Einer der Gestalter der Gebietsreform, Mathäus Lauck, berichtet über die Hintergründe

Jungen Menschen mag die heutige Ordnung des Main-Taunus-Kreises selbstverständlich erscheinen. Das gilt auch für die Zusammensetzung des Flörsheimer Stadtgebietes. Abgesehen von scherzhaften Rivalitäten während der Kerb und der Fastnachtszeit wird wohl niemand die Gemeinschaft der drei Stadtteile in Frage stellen. Vor einem halben Jahrhundert war dies allerdings noch Neuland: Im Zuge der hessischen Gebietsreform der Jahre 1971/72 wurde der Zusammenschluss mit Wicker und Weilbach auf den Weg gebracht. Flörsheims Ehrenbürger Mathäus Lauck erinnert sich an die damalige Stimmung und die Verhandlungen. 
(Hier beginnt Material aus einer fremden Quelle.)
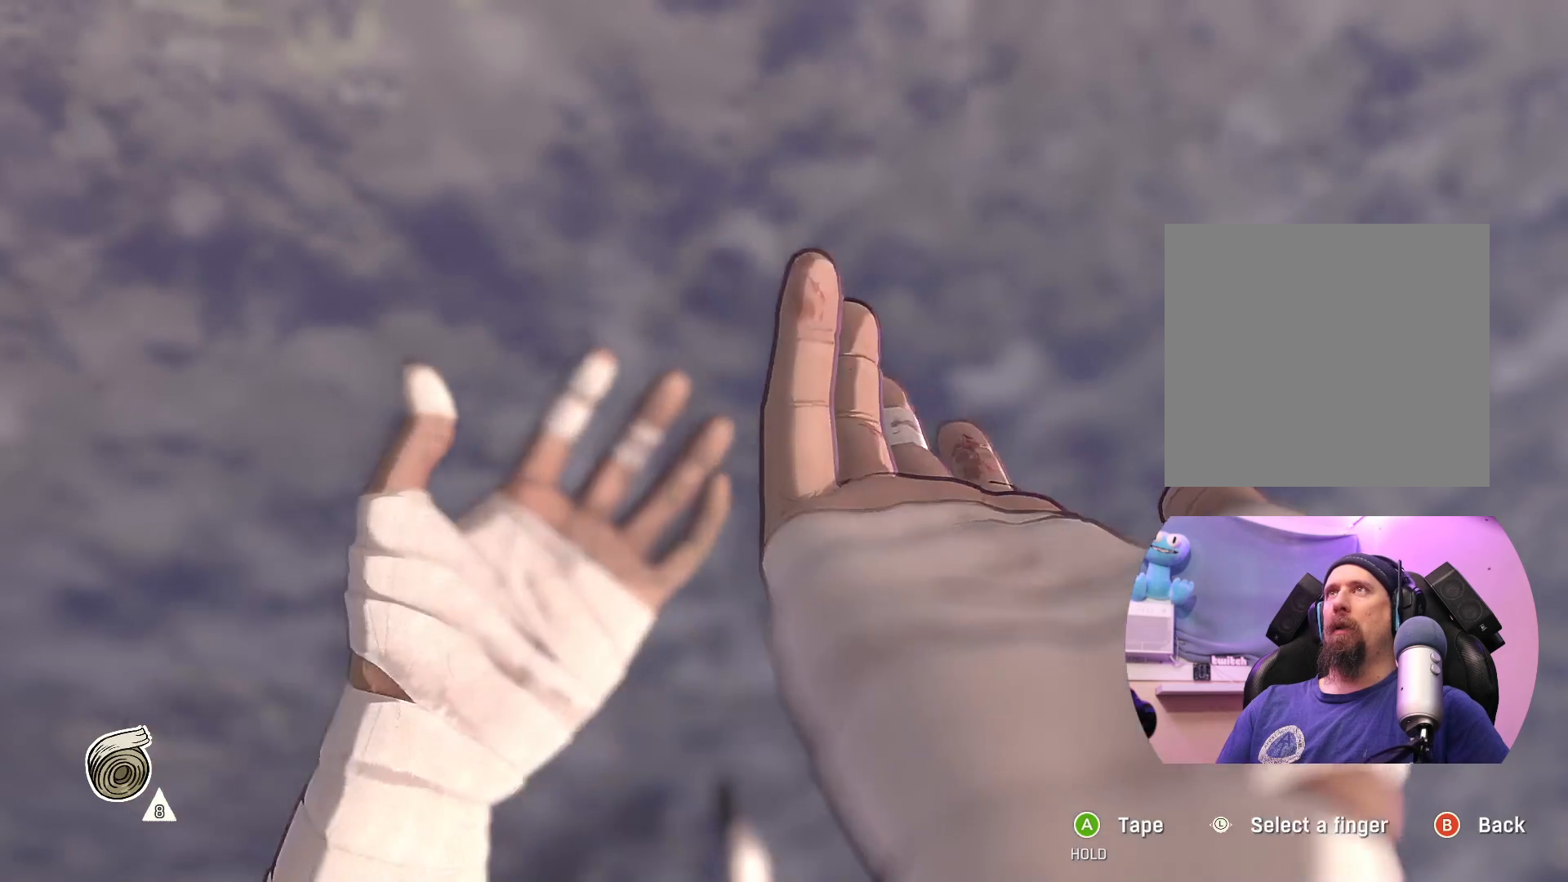
{"buttons": [], "left_stick": "right", "right_stick": "center", "events": [[500, "left_stick", "right"]]}
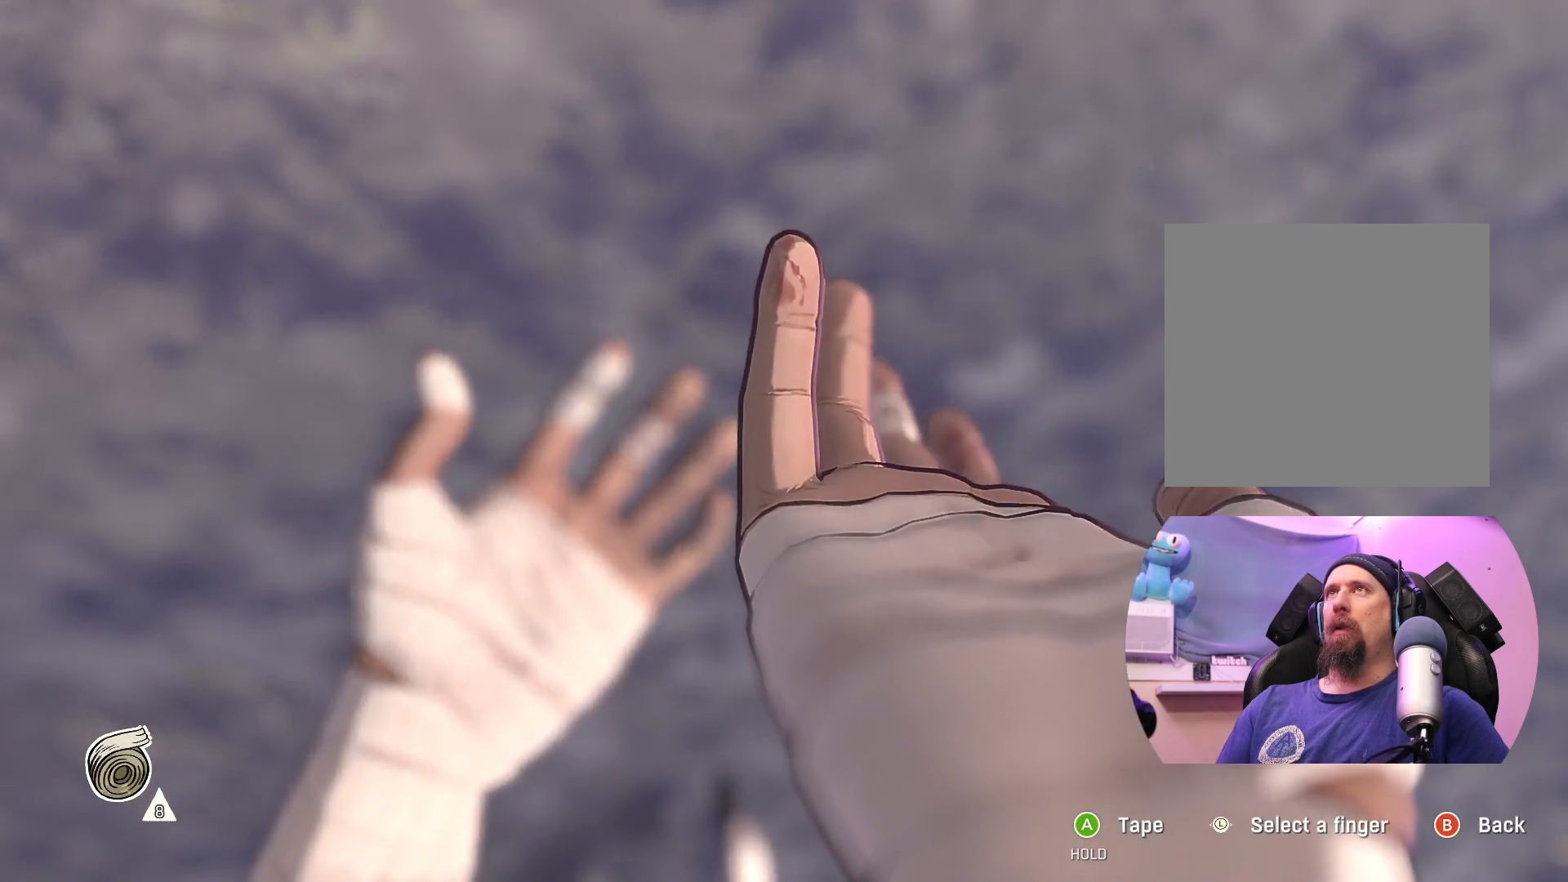
{"buttons": [], "left_stick": "down-right", "right_stick": "center", "events": [[117, "left_stick", "down-right"], [217, "left_stick", "center"], [450, "left_stick", "down-right"]]}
Die regionalen Beratungen, die vor 50 Jahren in die heutige Einteilung der Kreise mündeten, hätten sich schon früh um Flörsheim gedreht, berichtet Lauck. „Es hat im Grunde fast bei uns angefangen, weil Rüsselsheim Flörsheim übernehmen wollte“, erinnert sich der 90-Jährige. Nachdem diese Absicht verworfen wurde, habe es Bestrebungen im Kreis Groß-Gerau gegeben, sich Flörsheim einzuverleiben. Doch so weit kam es bekanntermaßen nicht. „Da hat sich alles instinktiv gewehrt“, erzählt Mathäus Lauck. Schließlich sei der Main schon seit Jahrhunderten eine natürliche Grenze für die politische und konfessionelle Herrschaft gewesen. 

Als die Selbständigkeit und die Kreiszugehörigkeit Flörsheims geklärt waren, sei es unmittelbar anschließend um die Eingemeindung von Wicker und Weilbach gegangen. Andere Zusammenschlüsse waren damals im Gespräch. Hochheim habe auch Kontakte nach Wicker gepflegt und Hattersheim habe die Fühler nach Weilbach ausgestreckt, sagt Lauck. Der CDU-Mann hatte damals das Amt des Flörsheimer Stadtverordnetenvorstehers inne und führte als Verhandlungsführer die Gespräche. Die eigenständigen Gemeinden, mit denen er verhandelte, standen unter der Leitung der Bürgermeister Johann Allendorf (Wicker) und Norbert Hegmann (Weilbach).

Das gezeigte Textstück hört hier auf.